Is the torus the union of two connected, simply-connected open sets? A routine computation with the Mayer-Vietoris sequence shows that if so, then their intersection must have exactly three components.
Also, exactly one of the components must have $H_1=\mathbb{Z}$; the other two must be homologically trivial. (That's assuming that $H_2(X)=0$ for any proper open subset $X$ of the torus, which seems obvious.)
Edit: The answer is still negative.
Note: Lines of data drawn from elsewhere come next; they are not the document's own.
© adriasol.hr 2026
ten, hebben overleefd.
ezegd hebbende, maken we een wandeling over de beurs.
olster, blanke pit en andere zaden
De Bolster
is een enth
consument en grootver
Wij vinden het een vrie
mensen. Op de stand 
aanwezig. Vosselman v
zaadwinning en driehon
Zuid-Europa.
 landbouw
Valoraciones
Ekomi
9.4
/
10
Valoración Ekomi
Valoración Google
What you have to use is the Lusternik-Shnirelmann category $cat(X)$:
Definition. $cat(X)$ for a topological space $X$ is the least number of contractible open sets needed to cover $X$.
It is known that $cat(T^n)=n+1$, see here. Thus, you cannot cover 2-torus with two simply-connected open sets (since such sets are contractible).
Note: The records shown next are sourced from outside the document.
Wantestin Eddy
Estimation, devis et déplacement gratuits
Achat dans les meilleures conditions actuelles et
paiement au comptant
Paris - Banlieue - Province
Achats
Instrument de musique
Suppose the torus is the union of simply connected open sets $A,B$. We have that those sets are manifolds which are not compact, and hence have trivial $H_2$. Since they are simply-connected, we infer that they are acyclic. But if $X=U \cup V$ with $U,V$ open acyclic sets, then $\alpha \cup \beta=0$ (cup product) for all $\alpha,\beta \in H^*(X)$ of positive degree*. However, we can generate $H^2(T^2) \neq 0$ with some $\alpha,\beta \in H^1(T^2)$ via cup product.
*You can see this in Bredon, page 332.